_ASSIGNED TASK_
Where the line with "Interestingly, Sanjay Jason, who has" appears below, start writing out lines exactly, and finish with the line with "those environments sensitive", which is included; write out nothing else.

_PROVIDED INFORMATION_
***
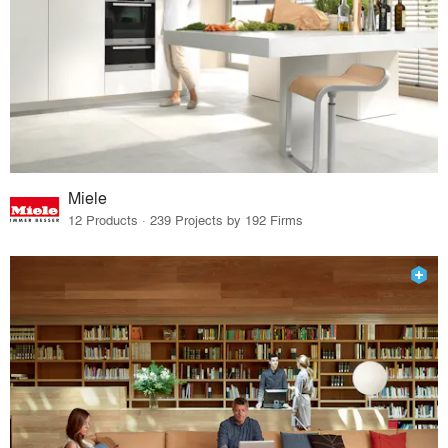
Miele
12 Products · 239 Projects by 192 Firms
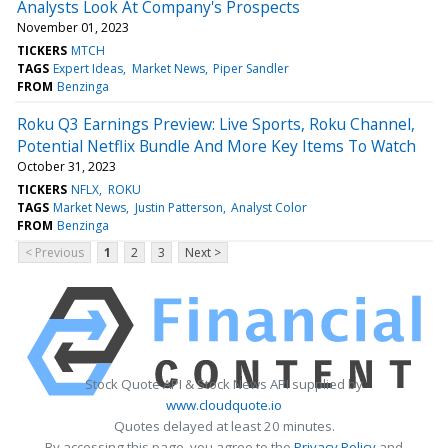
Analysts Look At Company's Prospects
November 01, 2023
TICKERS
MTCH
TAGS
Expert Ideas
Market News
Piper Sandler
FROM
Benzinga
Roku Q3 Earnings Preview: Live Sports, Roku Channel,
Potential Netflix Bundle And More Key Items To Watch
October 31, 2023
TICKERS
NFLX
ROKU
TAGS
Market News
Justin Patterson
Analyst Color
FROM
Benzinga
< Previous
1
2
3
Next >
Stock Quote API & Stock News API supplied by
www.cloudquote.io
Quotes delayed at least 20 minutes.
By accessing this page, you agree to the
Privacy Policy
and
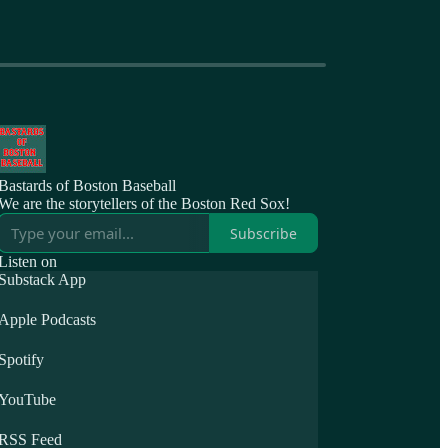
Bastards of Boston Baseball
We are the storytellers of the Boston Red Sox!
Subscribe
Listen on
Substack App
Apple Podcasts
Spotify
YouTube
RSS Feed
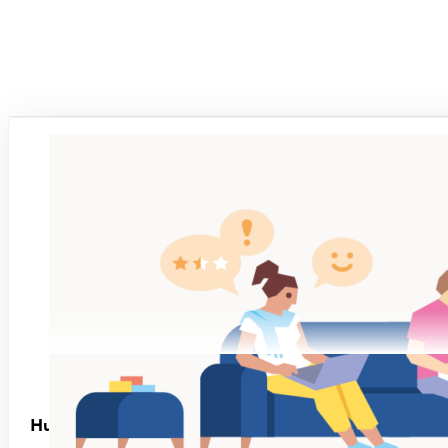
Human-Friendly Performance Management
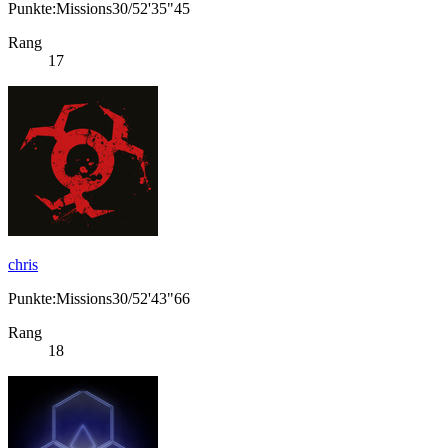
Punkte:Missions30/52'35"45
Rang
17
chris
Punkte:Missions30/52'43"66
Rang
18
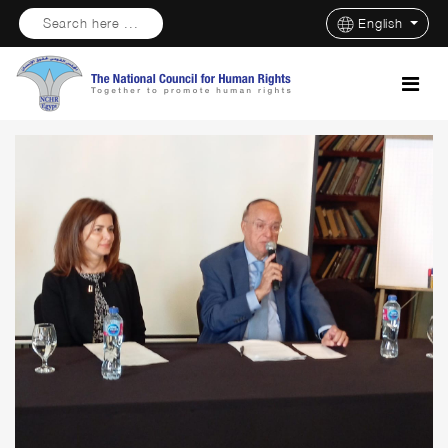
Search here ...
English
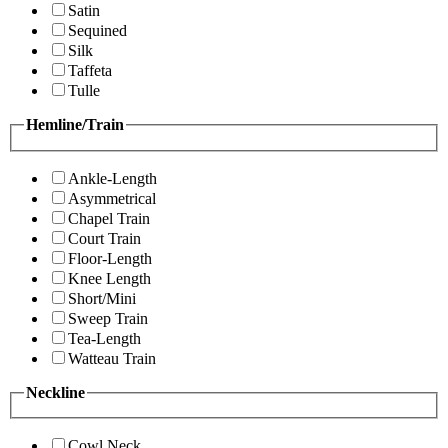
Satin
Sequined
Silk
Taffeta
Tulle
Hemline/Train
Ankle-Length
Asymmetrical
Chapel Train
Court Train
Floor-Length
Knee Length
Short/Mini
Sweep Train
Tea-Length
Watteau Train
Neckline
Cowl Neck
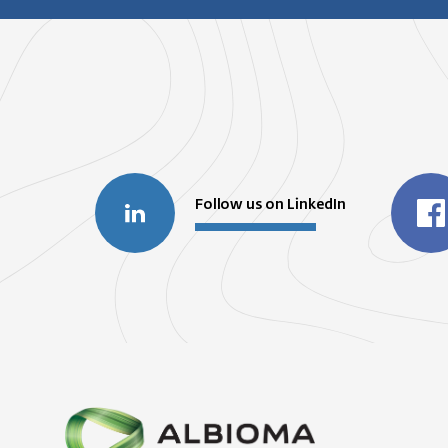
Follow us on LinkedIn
***
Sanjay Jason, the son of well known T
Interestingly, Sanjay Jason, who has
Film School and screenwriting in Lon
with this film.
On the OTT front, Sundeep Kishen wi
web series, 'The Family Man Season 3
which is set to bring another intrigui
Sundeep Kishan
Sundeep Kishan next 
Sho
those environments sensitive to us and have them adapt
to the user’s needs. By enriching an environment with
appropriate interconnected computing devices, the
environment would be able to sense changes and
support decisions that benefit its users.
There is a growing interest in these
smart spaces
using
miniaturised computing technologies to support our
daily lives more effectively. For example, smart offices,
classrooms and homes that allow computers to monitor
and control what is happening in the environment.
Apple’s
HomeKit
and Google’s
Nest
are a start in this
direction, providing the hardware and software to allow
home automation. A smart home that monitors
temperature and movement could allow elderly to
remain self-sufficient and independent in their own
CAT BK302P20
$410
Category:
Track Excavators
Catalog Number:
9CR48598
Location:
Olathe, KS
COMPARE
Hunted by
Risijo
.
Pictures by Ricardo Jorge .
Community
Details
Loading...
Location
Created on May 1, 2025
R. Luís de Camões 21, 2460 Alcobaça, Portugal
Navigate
***
_REPLY_
Interestingly, Sanjay Jason, who has
Film School and screenwriting in Lon
with this film.
On the OTT front, Sundeep Kishen wi
web series, 'The Family Man Season 3
which is set to bring another intrigui
Sundeep Kishan
Sundeep Kishan next 
Sho
those environments sensitive to us and have them adapt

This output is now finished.